* Directions: Please count the lines in the listing below that contain the string "label", where case counts, and reply with that number alone.

* Data for this exercise:
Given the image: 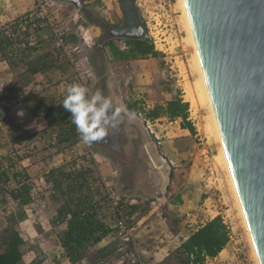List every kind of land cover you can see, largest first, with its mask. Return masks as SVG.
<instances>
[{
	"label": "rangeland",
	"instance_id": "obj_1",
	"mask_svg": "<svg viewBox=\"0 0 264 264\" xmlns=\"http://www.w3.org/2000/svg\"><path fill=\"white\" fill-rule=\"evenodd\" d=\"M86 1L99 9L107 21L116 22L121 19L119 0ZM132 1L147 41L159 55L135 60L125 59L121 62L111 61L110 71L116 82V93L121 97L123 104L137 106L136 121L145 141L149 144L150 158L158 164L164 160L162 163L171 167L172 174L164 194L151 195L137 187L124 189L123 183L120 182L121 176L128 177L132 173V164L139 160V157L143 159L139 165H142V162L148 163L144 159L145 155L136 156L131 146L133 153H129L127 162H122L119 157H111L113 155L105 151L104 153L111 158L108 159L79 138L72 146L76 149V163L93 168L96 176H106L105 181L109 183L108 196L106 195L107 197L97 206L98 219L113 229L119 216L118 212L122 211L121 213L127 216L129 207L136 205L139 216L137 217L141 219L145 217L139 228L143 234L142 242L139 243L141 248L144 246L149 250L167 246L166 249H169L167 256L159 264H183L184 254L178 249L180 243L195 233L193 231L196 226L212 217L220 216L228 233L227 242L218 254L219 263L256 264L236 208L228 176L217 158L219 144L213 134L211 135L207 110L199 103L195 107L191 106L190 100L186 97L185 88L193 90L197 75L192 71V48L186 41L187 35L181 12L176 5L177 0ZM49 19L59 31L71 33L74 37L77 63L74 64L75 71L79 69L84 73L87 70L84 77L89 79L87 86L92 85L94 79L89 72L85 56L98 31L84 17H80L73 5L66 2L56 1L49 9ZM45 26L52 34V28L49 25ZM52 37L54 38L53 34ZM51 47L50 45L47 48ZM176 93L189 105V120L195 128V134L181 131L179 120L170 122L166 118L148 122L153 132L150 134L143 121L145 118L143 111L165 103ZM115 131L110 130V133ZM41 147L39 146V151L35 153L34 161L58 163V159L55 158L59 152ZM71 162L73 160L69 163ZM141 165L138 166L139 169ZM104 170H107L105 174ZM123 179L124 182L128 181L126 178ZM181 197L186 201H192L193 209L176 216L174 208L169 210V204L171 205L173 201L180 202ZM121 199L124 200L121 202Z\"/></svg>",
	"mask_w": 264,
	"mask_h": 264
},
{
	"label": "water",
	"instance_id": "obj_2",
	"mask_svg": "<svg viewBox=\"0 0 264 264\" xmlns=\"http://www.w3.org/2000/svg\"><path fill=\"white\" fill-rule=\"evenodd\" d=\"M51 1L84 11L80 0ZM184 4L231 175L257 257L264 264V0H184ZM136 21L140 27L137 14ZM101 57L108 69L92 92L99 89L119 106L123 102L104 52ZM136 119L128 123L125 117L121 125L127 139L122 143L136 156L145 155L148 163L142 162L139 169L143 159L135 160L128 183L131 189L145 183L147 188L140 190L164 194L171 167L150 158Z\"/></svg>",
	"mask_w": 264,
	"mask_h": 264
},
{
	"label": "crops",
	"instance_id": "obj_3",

* Exercise answer: 3